Scalability is a very important feature in distributed systems, and any problem that can be solved by adding machines is not a problem. So how do you implement a message queue that can scale horizontally? If we have a single message queue, with the increase of the number of topics, IO, CPU and bandwidth will gradually become bottlenecks and the performance will slowly decline. Then how to optimize the performance?
- Topic/log sharding, in essence, the messages written by a topic are the records of the log. As the number of writes increases, the single opportunity gradually becomes the bottleneck. At this time, we can divide a single topic into multiple sub-topics and assign each topic to different machines. For those topics with a large volume of messages, we can add machines to solve the problem, while for some topics with a small volume of messages, they can be divided into the same machine or not partitioned
- A group commit, such as Kafka’s producer client, writes a message to a local memory queue, then aggregates the message for each partition and node, and commits the message in batches. On the server or broker side, pagecache is also written. The mode of disk flushing can be determined by the service. For example, the financial service may adopt the synchronous mode.

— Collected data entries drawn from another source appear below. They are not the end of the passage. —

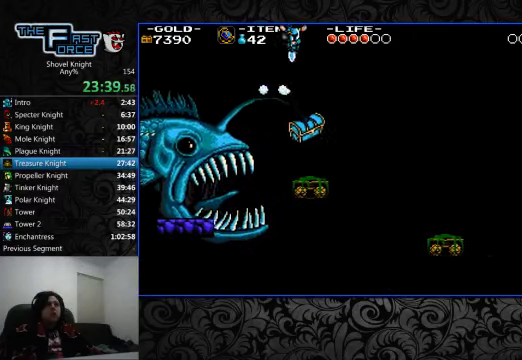
Gameplay with a controller (PlayStation layout); each line is a JSON object with the inputs held at the frame after it (dt_ms = milliseconds from this image to that frame). "events" lists button and stick changes between this image and that frame as [ms after this image, input, new state], when the widget could be followed in between. Not read: L1 L2 L3 R1 R2 R3.
{"dt_ms": 500, "buttons": ["CROSS", "CIRCLE"], "left_stick": "center", "right_stick": "center", "events": [[366, "DPAD_RIGHT", "up"]]}
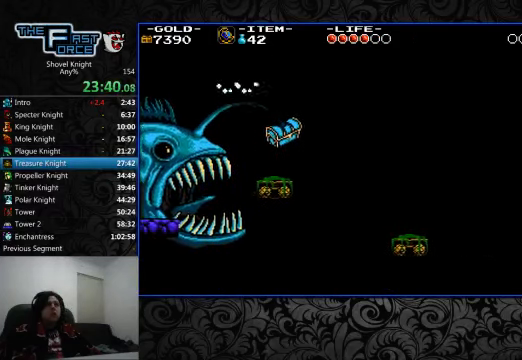
{"dt_ms": 500, "buttons": ["CROSS", "CIRCLE"], "left_stick": "center", "right_stick": "center", "events": [[334, "DPAD_RIGHT", "down"], [500, "DPAD_RIGHT", "up"]]}
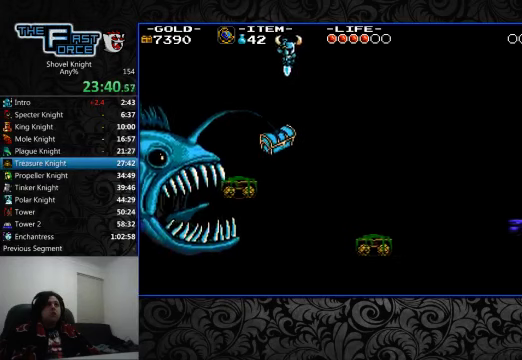
{"dt_ms": 500, "buttons": ["CROSS", "CIRCLE", "DPAD_RIGHT"], "left_stick": "center", "right_stick": "center", "events": [[67, "DPAD_RIGHT", "down"], [134, "DPAD_RIGHT", "up"], [234, "DPAD_RIGHT", "down"], [400, "DPAD_RIGHT", "up"], [500, "DPAD_RIGHT", "down"]]}
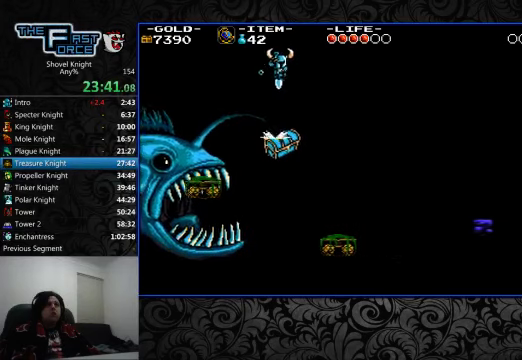
{"dt_ms": 500, "buttons": ["CROSS", "CIRCLE", "DPAD_RIGHT"], "left_stick": "center", "right_stick": "center"}
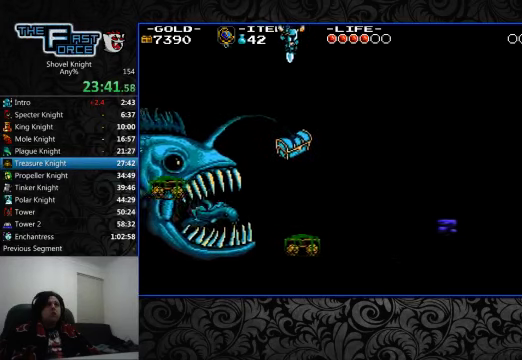
{"dt_ms": 500, "buttons": ["CROSS", "CIRCLE", "DPAD_RIGHT"], "left_stick": "center", "right_stick": "center"}
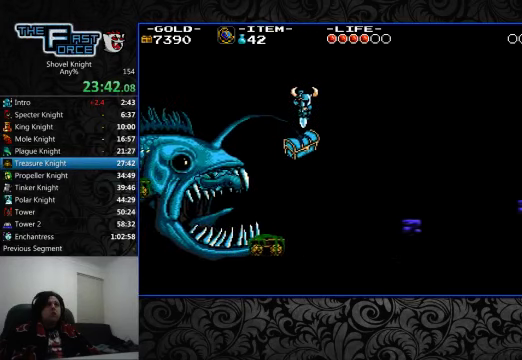
{"dt_ms": 500, "buttons": ["CROSS", "CIRCLE", "DPAD_RIGHT"], "left_stick": "center", "right_stick": "center", "events": [[100, "DPAD_RIGHT", "up"], [134, "DPAD_LEFT", "down"], [300, "DPAD_LEFT", "up"], [400, "DPAD_RIGHT", "down"]]}
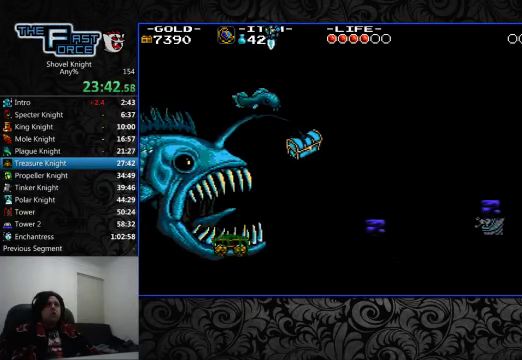
{"dt_ms": 500, "buttons": ["CROSS", "CIRCLE", "DPAD_RIGHT"], "left_stick": "center", "right_stick": "center", "events": []}
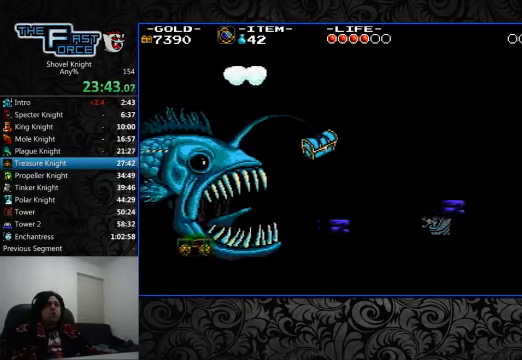
{"dt_ms": 500, "buttons": ["CROSS", "CIRCLE", "DPAD_RIGHT"], "left_stick": "center", "right_stick": "center", "events": []}
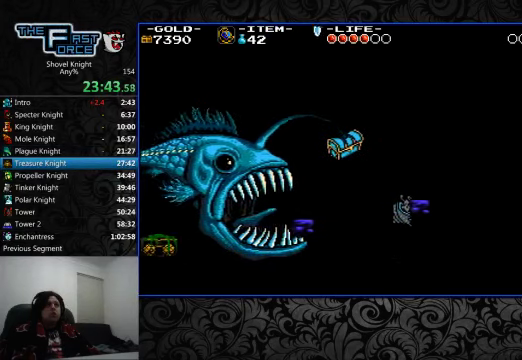
{"dt_ms": 500, "buttons": ["CROSS", "CIRCLE", "DPAD_RIGHT"], "left_stick": "center", "right_stick": "center", "events": []}
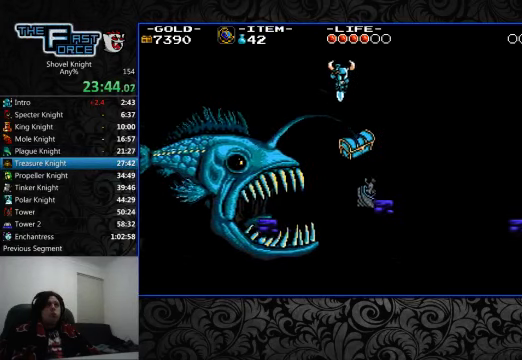
{"dt_ms": 500, "buttons": ["CROSS", "CIRCLE"], "left_stick": "center", "right_stick": "center", "events": [[467, "DPAD_RIGHT", "up"]]}
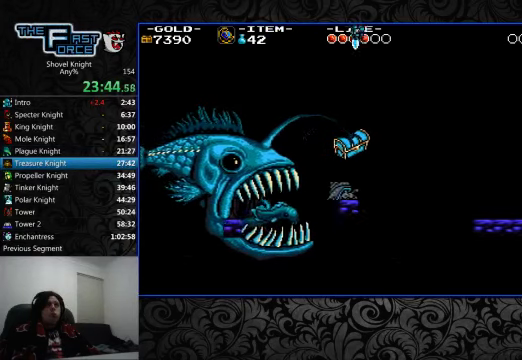
{"dt_ms": 500, "buttons": ["CROSS", "CIRCLE"], "left_stick": "center", "right_stick": "center", "events": [[134, "DPAD_RIGHT", "down"], [234, "DPAD_RIGHT", "up"]]}
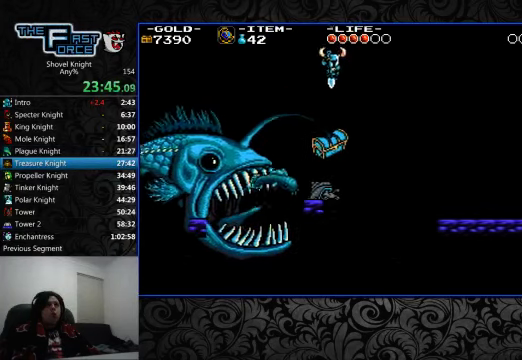
{"dt_ms": 500, "buttons": ["CROSS", "CIRCLE", "DPAD_RIGHT"], "left_stick": "center", "right_stick": "center", "events": [[100, "DPAD_LEFT", "down"], [234, "DPAD_LEFT", "up"], [267, "DPAD_RIGHT", "down"]]}
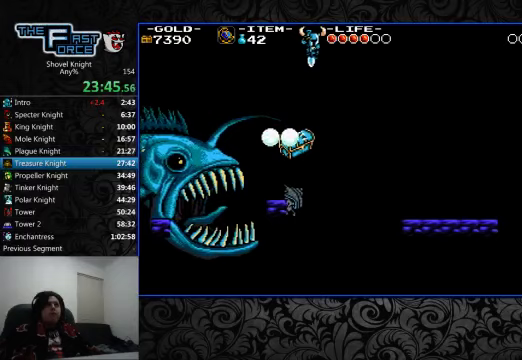
{"dt_ms": 500, "buttons": ["CROSS", "CIRCLE"], "left_stick": "center", "right_stick": "center", "events": [[133, "DPAD_RIGHT", "up"], [233, "DPAD_LEFT", "down"], [333, "DPAD_LEFT", "up"]]}
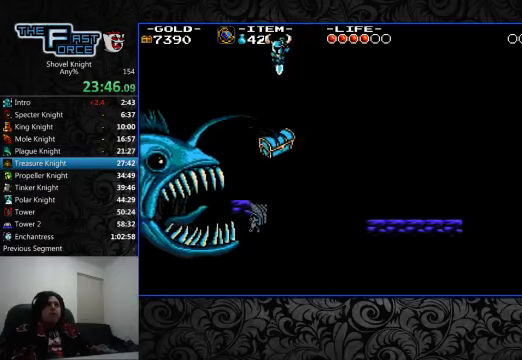
{"dt_ms": 500, "buttons": ["CROSS", "CIRCLE", "DPAD_RIGHT"], "left_stick": "center", "right_stick": "center", "events": [[67, "DPAD_RIGHT", "down"], [200, "DPAD_RIGHT", "up"], [333, "DPAD_RIGHT", "down"]]}
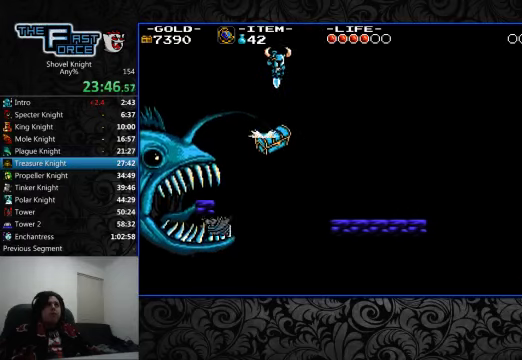
{"dt_ms": 500, "buttons": ["CROSS", "CIRCLE", "DPAD_RIGHT"], "left_stick": "center", "right_stick": "center", "events": []}
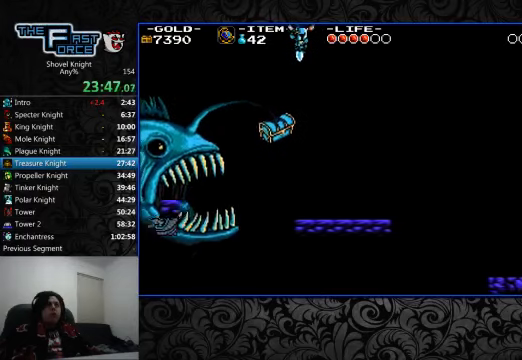
{"dt_ms": 500, "buttons": ["CROSS", "CIRCLE", "DPAD_RIGHT"], "left_stick": "center", "right_stick": "center", "events": []}
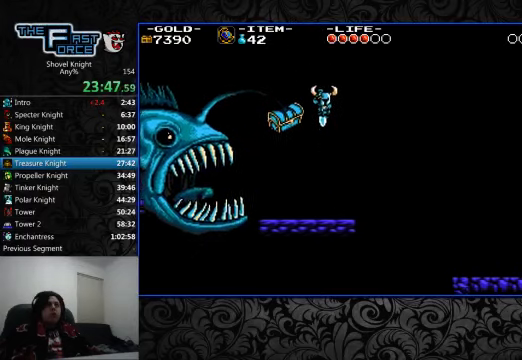
{"dt_ms": 500, "buttons": ["CROSS", "CIRCLE", "DPAD_RIGHT"], "left_stick": "center", "right_stick": "center", "events": []}
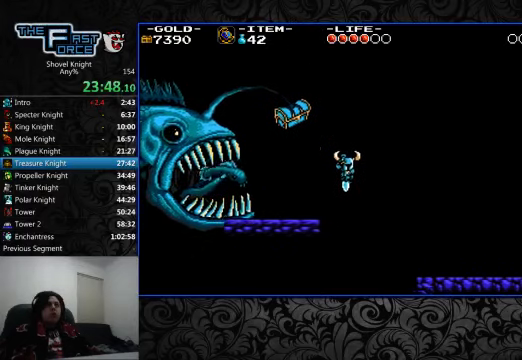
{"dt_ms": 500, "buttons": ["CROSS", "CIRCLE", "DPAD_RIGHT"], "left_stick": "center", "right_stick": "center", "events": []}
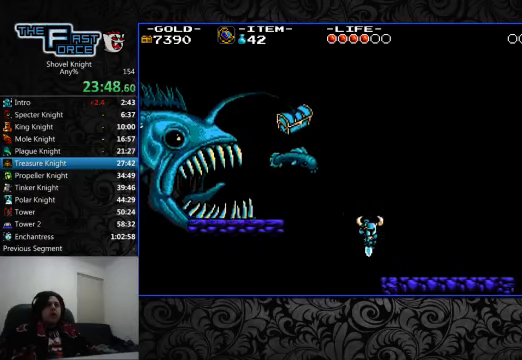
{"dt_ms": 500, "buttons": [], "left_stick": "center", "right_stick": "center", "events": [[167, "CROSS", "up"], [200, "CIRCLE", "up"], [467, "DPAD_RIGHT", "up"]]}
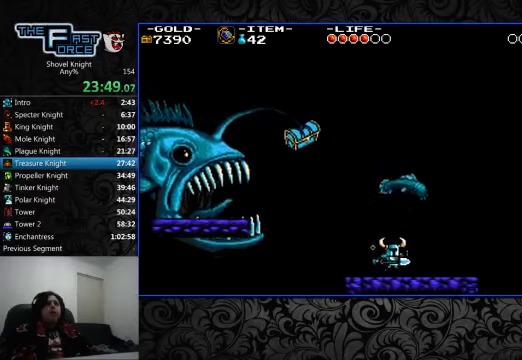
{"dt_ms": 500, "buttons": [], "left_stick": "center", "right_stick": "center", "events": [[67, "DPAD_LEFT", "down"], [200, "DPAD_LEFT", "up"]]}
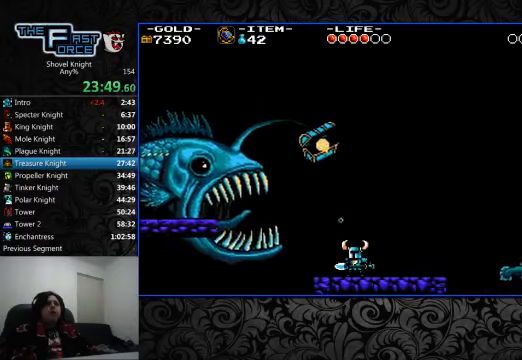
{"dt_ms": 500, "buttons": ["DPAD_LEFT"], "left_stick": "center", "right_stick": "center", "events": [[133, "CROSS", "down"], [333, "SQUARE", "down"], [467, "DPAD_LEFT", "down"], [467, "SQUARE", "up"], [500, "CROSS", "up"]]}
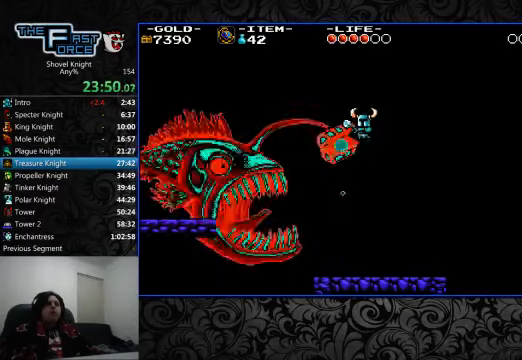
{"dt_ms": 1000, "buttons": ["DPAD_LEFT"], "left_stick": "center", "right_stick": "center"}
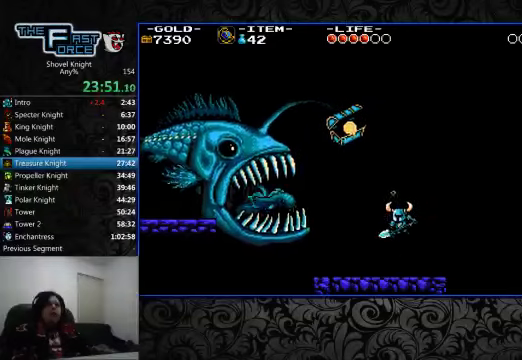
{"dt_ms": 500, "buttons": ["CROSS"], "left_stick": "center", "right_stick": "center", "events": [[166, "DPAD_LEFT", "up"], [400, "CROSS", "down"]]}
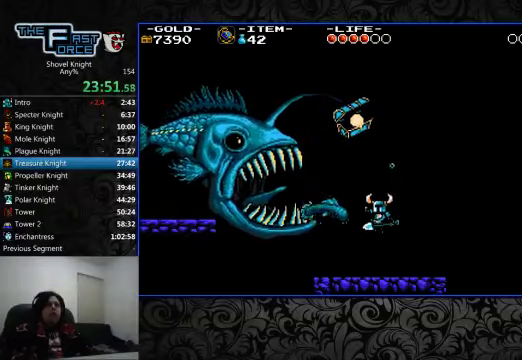
{"dt_ms": 500, "buttons": ["DPAD_LEFT"], "left_stick": "center", "right_stick": "center", "events": [[200, "SQUARE", "down"], [300, "DPAD_LEFT", "down"], [366, "CROSS", "up"], [366, "SQUARE", "up"], [433, "CROSS", "down"], [433, "SQUARE", "down"], [500, "CROSS", "up"], [500, "SQUARE", "up"]]}
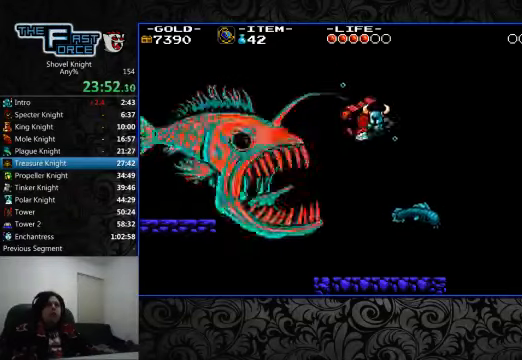
{"dt_ms": 500, "buttons": ["DPAD_RIGHT"], "left_stick": "center", "right_stick": "center"}
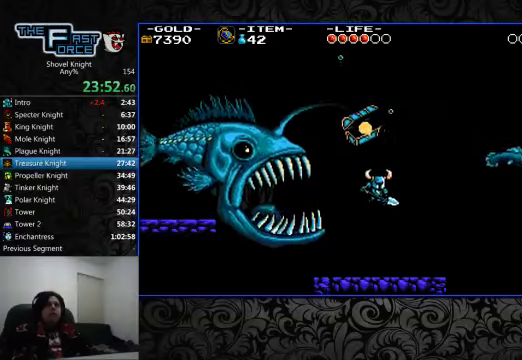
{"dt_ms": 500, "buttons": [], "left_stick": "center", "right_stick": "center", "events": [[100, "DPAD_RIGHT", "up"], [233, "DPAD_LEFT", "down"], [333, "DPAD_LEFT", "up"]]}
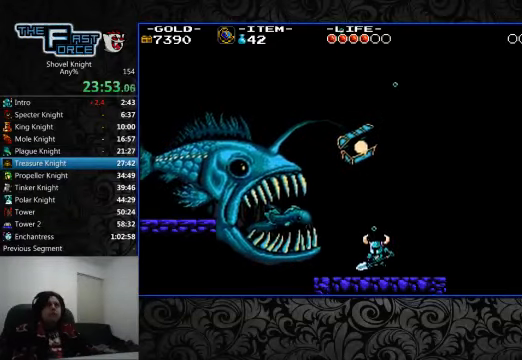
{"dt_ms": 500, "buttons": ["CROSS", "SQUARE", "DPAD_LEFT"], "left_stick": "center", "right_stick": "center", "events": [[66, "CROSS", "down"], [166, "DPAD_LEFT", "down"], [300, "SQUARE", "down"], [433, "CROSS", "up"], [433, "SQUARE", "up"], [500, "CROSS", "down"], [500, "SQUARE", "down"]]}
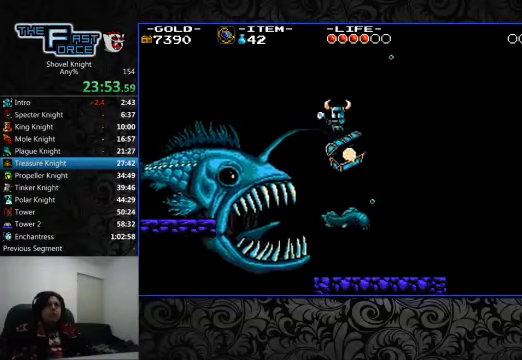
{"dt_ms": 500, "buttons": ["CROSS", "SQUARE", "DPAD_RIGHT"], "left_stick": "center", "right_stick": "center", "events": [[66, "SQUARE", "up"], [100, "CROSS", "up"], [133, "CROSS", "down"], [133, "SQUARE", "down"], [200, "DPAD_LEFT", "up"], [233, "CROSS", "up"], [233, "SQUARE", "up"], [300, "SQUARE", "down"], [333, "CROSS", "down"], [333, "DPAD_RIGHT", "down"], [366, "CROSS", "up"], [366, "SQUARE", "up"], [433, "CROSS", "down"], [433, "SQUARE", "down"]]}
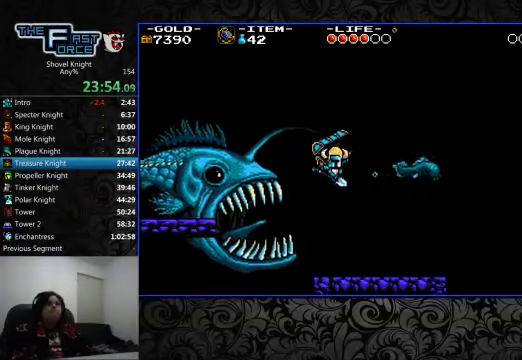
{"dt_ms": 500, "buttons": [], "left_stick": "center", "right_stick": "center", "events": [[33, "CROSS", "up"], [33, "DPAD_UP", "down"], [33, "SQUARE", "up"], [66, "CROSS", "down"], [100, "SQUARE", "down"], [166, "SQUARE", "up"], [200, "CROSS", "up"], [200, "DPAD_RIGHT", "up"], [200, "DPAD_UP", "up"], [233, "CROSS", "down"], [233, "SQUARE", "down"], [300, "SQUARE", "up"], [333, "CROSS", "up"], [333, "DPAD_LEFT", "down"], [433, "DPAD_LEFT", "up"]]}
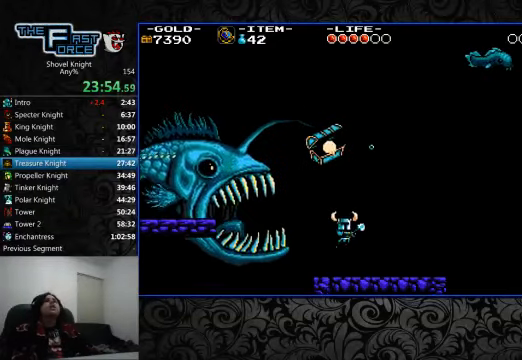
{"dt_ms": 500, "buttons": ["CROSS"], "left_stick": "center", "right_stick": "center", "events": [[333, "CROSS", "down"]]}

- Avoid unnecessary data copying
- IO isolation
conclusion
Log plays an important role in distributed system, and is the key to understand each component of distributed system. With the further understanding, we found that many distributed middleware are built based on log, such as Zookeeper, HDFS, Kafka, RocketMQ, Google Spanner and so on. Even databases such as Redis and MySQL, whose master-slave is based on log synchronization, rely on shared log system, we can implement many systems: Data synchronization between nodes, concurrent update of data sequence (consistency problem), persistence (system crash can continue to provide services through other nodes), distributed lock service and so on, I believe that slowly through practice and a lot of paper reading, I will have a deeper understanding.